Запустил пальцы в нагрудный карман халата Мышкина и, как фокусник, извлек ключ от фляги со спиртом.

– Готов тебе и дальше помогать в поисках. Ты только скажи, – предложил Литвак.

– Скажу, – уныло пообещал Мышкин.

– Тогда добавлю еще кое-что – сверх гонорара. Учти: за Крым сейчас расплачивается не Кремль, не мы с тобой. Расплачивается Донбасс. Кровью. Только детей там убито за год больше тысячи. Почему так вышло? Да потому что на Юго-Востоке русские люди, которых на всей Украине живет 87 процентов7, поверили обещанию Владимира Крымского, что он их защитит. Как же – на весь мир пообещал… И теперь предлагает бандеровскому убийце и его жертве помириться. Один убил у другого ребенка, а теперь они будут дружить.

– Здесь я с тобой, Женя, не соглашусь, – решительно заявил Мышкин. – Нельзя было войска туда вводить. И сейчас нельзя.
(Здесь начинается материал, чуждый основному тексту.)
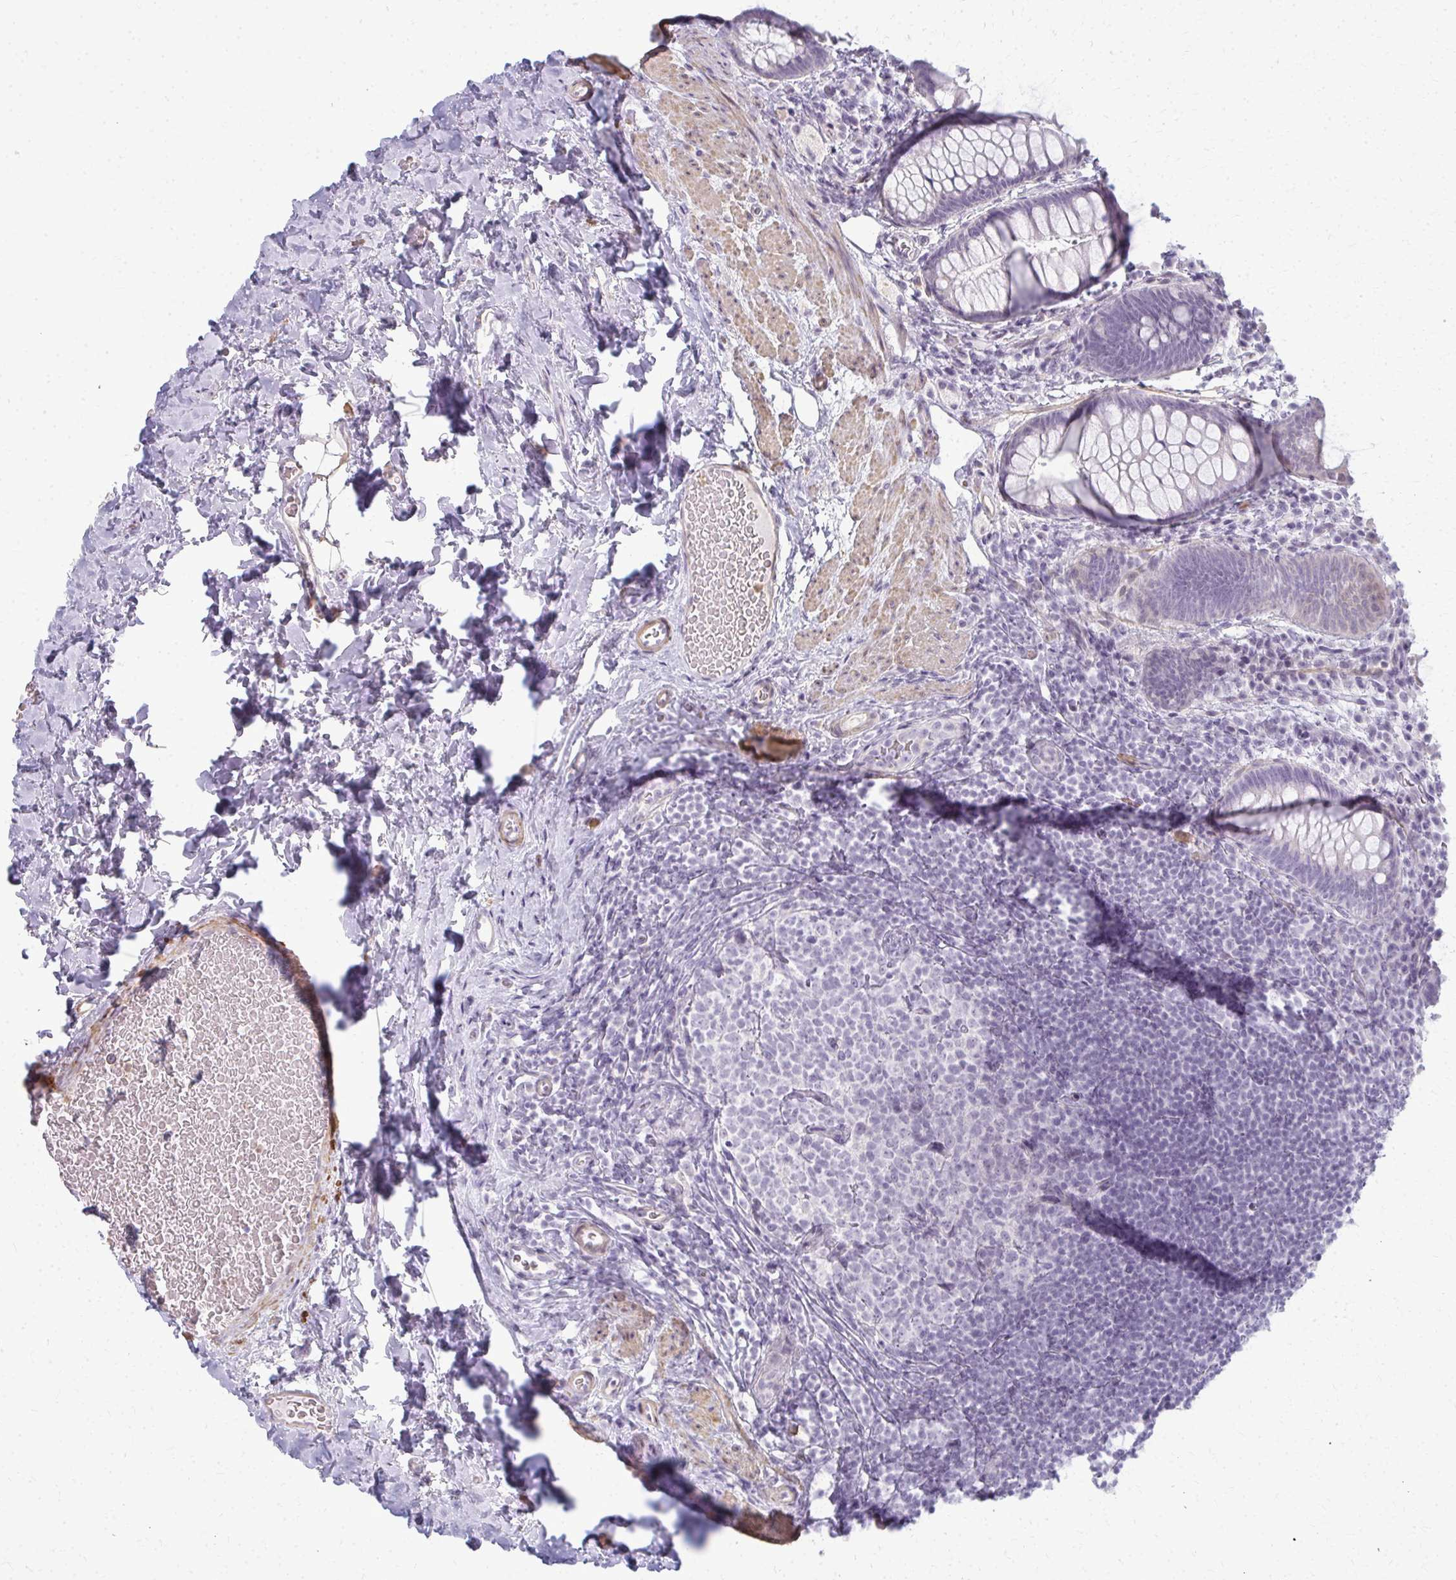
{"staining": {"intensity": "weak", "quantity": "<25%", "location": "cytoplasmic/membranous"}, "tissue": "rectum", "cell_type": "Glandular cells", "image_type": "normal", "snomed": [{"axis": "morphology", "description": "Normal tissue, NOS"}, {"axis": "topography", "description": "Rectum"}], "caption": "Image shows no significant protein staining in glandular cells of unremarkable rectum. (DAB IHC with hematoxylin counter stain).", "gene": "CA3", "patient": {"sex": "female", "age": 69}}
– Наконец ты сказал хоть что-то разумное! – похвалил Литвак. – Верно, только дурак стал бы кидать на Донбасс регулярную армию. Но и без нее тьма способов загнать бандеру на пять метров в землю. Крымскому было достаточно сказать киевской хунте максимально серьезным тоном: «Будете убивать людей на Донбассе, Россия сегодня же официально признает Донецкую и Луганскую республики». И все! Ни одного выстрела. И бежала бы эта бандера за Львов! Думаешь, бандерлоги пришли на Донбасс за великую Украину воевать, убивать русских изменников-«колорадов»? Ничего подобного. Им командиры-начальники пообещали автомобиль каждому, десять гектаров земли и по два-три раба из местных шахтеров. Или казаков. Ты думаешь, почему бандерлоги на груди носят бейджи с надписью «Рабовладелец»? Не знаешь…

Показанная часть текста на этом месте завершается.